The problem is that output_dim + 1 is not divisible by the number of heads num_heads. In order to get around this problem, I added an extra dimension to each head. This is equivalent to adding an extra head to the attention layer, which is why I named this Vit VisionTransformerExtraHead. The dimension of each patch embedding thus became output_dim + 1. In the last step, I took a mean of all the extra values from every head of each patch to get the logit for that patch. I also removed the final projection layer, although now I think keeping it may have improved the performance.
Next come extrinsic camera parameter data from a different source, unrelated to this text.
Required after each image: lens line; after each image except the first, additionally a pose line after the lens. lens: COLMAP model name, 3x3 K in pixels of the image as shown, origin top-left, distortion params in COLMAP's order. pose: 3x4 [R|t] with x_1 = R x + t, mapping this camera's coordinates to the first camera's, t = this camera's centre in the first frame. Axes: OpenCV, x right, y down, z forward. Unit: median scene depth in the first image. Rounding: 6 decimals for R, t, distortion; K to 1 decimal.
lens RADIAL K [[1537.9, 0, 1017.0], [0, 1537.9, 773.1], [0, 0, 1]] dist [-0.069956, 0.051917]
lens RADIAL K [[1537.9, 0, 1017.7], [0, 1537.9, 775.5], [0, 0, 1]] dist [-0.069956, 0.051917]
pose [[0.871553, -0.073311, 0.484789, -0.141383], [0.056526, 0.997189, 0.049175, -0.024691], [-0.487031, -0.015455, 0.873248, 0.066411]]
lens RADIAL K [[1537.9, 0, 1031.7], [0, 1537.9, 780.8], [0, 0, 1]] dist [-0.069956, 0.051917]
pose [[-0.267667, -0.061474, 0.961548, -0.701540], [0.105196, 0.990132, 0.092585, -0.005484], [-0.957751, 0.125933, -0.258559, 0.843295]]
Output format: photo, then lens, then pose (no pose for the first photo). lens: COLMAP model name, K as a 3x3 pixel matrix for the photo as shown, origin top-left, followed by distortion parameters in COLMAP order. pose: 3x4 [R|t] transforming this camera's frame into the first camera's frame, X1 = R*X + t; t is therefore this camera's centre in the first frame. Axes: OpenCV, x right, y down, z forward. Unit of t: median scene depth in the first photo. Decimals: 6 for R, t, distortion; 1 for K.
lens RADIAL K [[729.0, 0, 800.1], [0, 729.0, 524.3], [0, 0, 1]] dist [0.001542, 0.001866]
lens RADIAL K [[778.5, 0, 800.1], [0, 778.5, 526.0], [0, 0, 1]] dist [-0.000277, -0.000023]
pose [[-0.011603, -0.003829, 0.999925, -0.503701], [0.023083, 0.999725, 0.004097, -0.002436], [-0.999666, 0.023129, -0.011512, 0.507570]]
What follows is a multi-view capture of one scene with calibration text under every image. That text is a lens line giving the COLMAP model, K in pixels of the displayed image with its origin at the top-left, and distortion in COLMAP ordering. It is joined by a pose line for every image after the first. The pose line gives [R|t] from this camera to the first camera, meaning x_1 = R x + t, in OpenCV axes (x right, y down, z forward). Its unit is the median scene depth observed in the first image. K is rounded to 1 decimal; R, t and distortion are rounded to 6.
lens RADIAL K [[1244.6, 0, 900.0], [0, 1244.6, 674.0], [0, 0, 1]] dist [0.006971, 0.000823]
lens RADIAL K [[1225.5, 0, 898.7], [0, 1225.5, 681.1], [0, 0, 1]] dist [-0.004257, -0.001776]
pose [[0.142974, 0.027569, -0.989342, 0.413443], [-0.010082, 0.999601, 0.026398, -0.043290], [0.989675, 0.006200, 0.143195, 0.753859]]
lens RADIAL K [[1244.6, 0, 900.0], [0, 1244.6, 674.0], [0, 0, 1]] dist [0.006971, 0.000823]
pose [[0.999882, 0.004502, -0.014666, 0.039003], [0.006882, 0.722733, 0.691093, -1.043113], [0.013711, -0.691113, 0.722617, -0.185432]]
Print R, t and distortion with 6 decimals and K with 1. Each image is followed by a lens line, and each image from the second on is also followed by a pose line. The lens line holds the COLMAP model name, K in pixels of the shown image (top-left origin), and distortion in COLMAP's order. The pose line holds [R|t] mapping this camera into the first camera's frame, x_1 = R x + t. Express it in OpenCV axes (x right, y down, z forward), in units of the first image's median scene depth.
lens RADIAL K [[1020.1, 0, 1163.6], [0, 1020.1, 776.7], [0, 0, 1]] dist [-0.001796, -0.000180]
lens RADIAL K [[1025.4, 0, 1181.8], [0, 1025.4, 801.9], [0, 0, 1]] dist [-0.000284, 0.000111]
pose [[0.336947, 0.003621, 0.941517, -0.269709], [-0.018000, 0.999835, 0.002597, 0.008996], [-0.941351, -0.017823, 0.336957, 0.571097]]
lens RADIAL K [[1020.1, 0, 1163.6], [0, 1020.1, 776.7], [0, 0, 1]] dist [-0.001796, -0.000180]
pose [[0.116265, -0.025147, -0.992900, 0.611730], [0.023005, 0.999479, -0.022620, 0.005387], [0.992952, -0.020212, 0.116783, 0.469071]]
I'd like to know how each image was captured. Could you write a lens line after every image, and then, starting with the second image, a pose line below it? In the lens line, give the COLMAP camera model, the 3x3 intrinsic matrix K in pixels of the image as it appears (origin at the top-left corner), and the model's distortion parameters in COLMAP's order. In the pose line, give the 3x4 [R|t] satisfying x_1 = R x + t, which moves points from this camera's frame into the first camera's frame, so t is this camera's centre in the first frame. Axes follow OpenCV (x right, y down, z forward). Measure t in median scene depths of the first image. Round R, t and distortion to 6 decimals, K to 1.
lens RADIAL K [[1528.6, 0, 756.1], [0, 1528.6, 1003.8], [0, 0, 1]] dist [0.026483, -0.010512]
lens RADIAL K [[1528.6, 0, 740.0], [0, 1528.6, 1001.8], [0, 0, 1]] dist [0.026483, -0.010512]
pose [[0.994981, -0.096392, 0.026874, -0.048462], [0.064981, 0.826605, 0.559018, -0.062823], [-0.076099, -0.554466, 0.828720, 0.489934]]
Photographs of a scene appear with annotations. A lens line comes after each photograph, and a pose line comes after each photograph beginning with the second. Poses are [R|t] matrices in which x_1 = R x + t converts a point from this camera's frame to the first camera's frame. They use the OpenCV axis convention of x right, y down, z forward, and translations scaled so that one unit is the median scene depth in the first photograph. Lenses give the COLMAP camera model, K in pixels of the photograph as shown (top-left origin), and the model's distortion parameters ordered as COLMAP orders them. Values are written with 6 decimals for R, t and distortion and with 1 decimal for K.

I trained a model with approximately 23M parameters. It is about 4.1 times smaller than the pretrained CLIP ViT (ViT-B/32). I used L1 distance on vectors of the same length (as a proxy for cosine distance) as the loss function.

Below is a comparison of the new model with the pretrained model. The top row shows the results from the new model. The bottom row shows the results from the pretrained model.

Search term: "dog at beach". Pretrained gives better results.

Search term: "a man taking a photo of food"

Search term: "yellow shirt". The new model gives better results.

Comparison of patch attention values

For each result, the leftmost image shows the 8x8 attention values from the newly trained model.
The middle result shows the same attention values resized to 7x7 (the same as the pretrained ViT).
The right result shows the 7x7 attention values for the pretrained ViT model.

Things to note:

- The model trained on ~ 3.1 million images.

- The model was NOT trained till convergence. I had to stop the training to try out other experiments. This means that the model has potential to perform better. The loss at this point was 1.5781 with a norm of 100 used in the loss function.